“Colleenie take your tap shoes off before going outside, you don’t want to ruin them!” My mom was right I didn’t want to ruin my precious tap shoes but I didn’t want to take them off either. Unwillingly, my three-year-old self would carefully unlace the black silk ribbon that my mom graciously tied and then I would slip the shinny black tap shoes into their pocket in my dance bag.
Tap has always been my favorite type of dance because it is unique, it is special. My best friend and I use to tap together. We would carpool to class, jump out of the car, race down the alleyway, almost knocking each other over tying to get in the door, lace up our shoes, and finally feverously flap into the studio. At this age children are often told to use inside voices but the loud clicks and ticks of our shoes were welcome in the studio, allowing us to scream of joy through our feet. One hour weekly classes were not enough for us though. We spent play dates choreographing dances or just free styling around the living room. In fifth grade we were ready to take our tap shoes to the stage for the school’s talent show. We spent hours preparing by tapping away on her still-under-construction sunroom or my old wooden porch, unaware of the dents our tap shoes left behind. But it didn’t matter because we were tapping and carefree. If we could have we would have shuffled all the way to Buffalo. Even though as we grew older our extra curricular activities changed, we always have tap to remember. It created memories.
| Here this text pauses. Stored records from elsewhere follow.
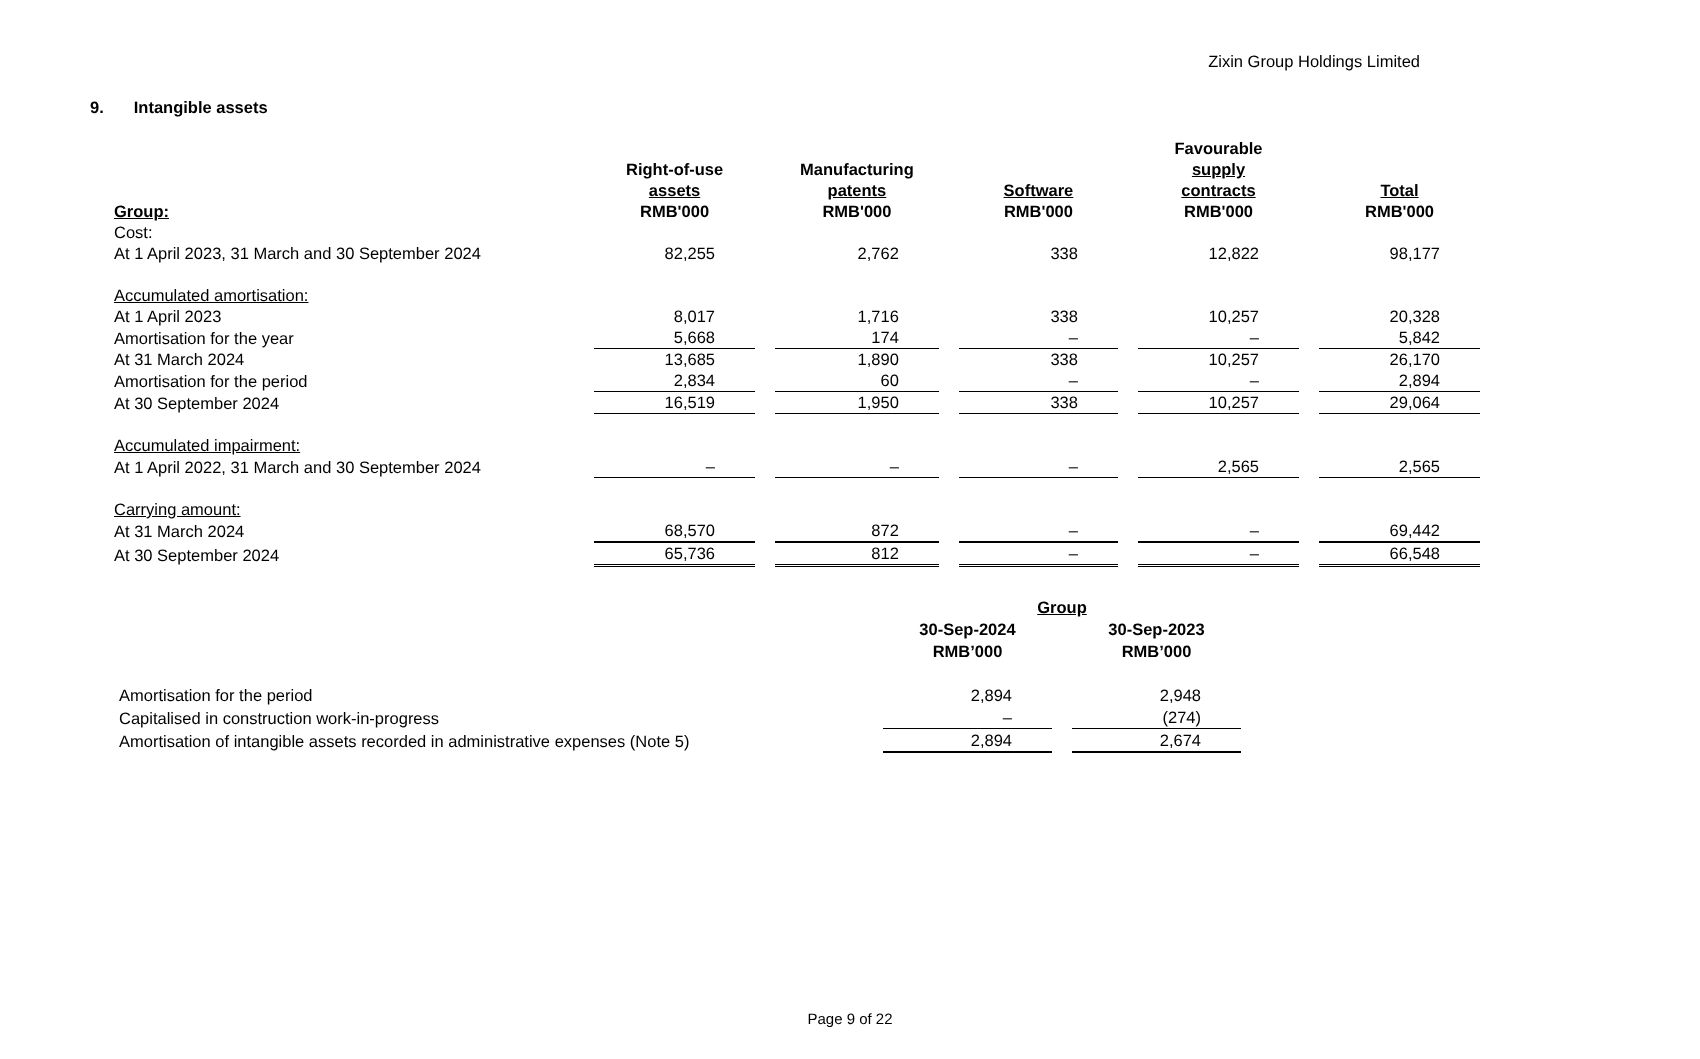Zixin Group Holdings Limited
9. Intangible assets
| Group: | Right-of-use assets RMB'000 | Manufacturing patents RMB'000 | Software RMB'000 | Favourable supply contracts RMB'000 | Total RMB'000 |
| --- | --- | --- | --- | --- | --- |
| Cost: | | | | | |
| At 1 April 2023, 31 March and 30 September 2024 | 82,255 | 2,762 | 338 | 12,822 | 98,177 |
| Accumulated amortisation: | | | | | |
| At 1 April 2023 | 8,017 | 1,716 | 338 | 10,257 | 20,328 |
| Amortisation for the year | 5,668 | 174 | – | – | 5,842 |
| At 31 March 2024 | 13,685 | 1,890 | 338 | 10,257 | 26,170 |
| Amortisation for the period | 2,834 | 60 | – | – | 2,894 |
| At 30 September 2024 | 16,519 | 1,950 | 338 | 10,257 | 29,064 |
| Accumulated impairment: | | | | | |
| At 1 April 2022, 31 March and 30 September 2024 | – | – | – | 2,565 | 2,565 |
| Carrying amount: | | | | | |
| At 31 March 2024 | 68,570 | 872 | – | – | 69,442 |
| At 30 September 2024 | 65,736 | 812 | – | – | 66,548 |
| | Group | |
| --- | --- | --- |
| | 30-Sep-2024 RMB’000 | 30-Sep-2023 RMB’000 |
| Amortisation for the period | 2,894 | 2,948 |
| Capitalised in construction work-in-progress | – | (274) |
| Amortisation of intangible assets recorded in administrative expenses (Note 5) | 2,894 | 2,674 |
Page 9 of 22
I have tapped since I was an eager three year old until now as an eager but busy college student. This fall is the first time I haven’t tapped and I miss it. Do I have to leave tap in those memories? It is difficult to see or find tap nowadays. Tap seems to have been left in the era of Gene Kelly. But there is and always be a niche of people who are passionate about tap. This tap video to Anna Kendrick’s “Cup Song” shows that tap is alive and well. I just need to go running back down the alleyway, lace up my shoes, and click and tick as loud as my feet can scream.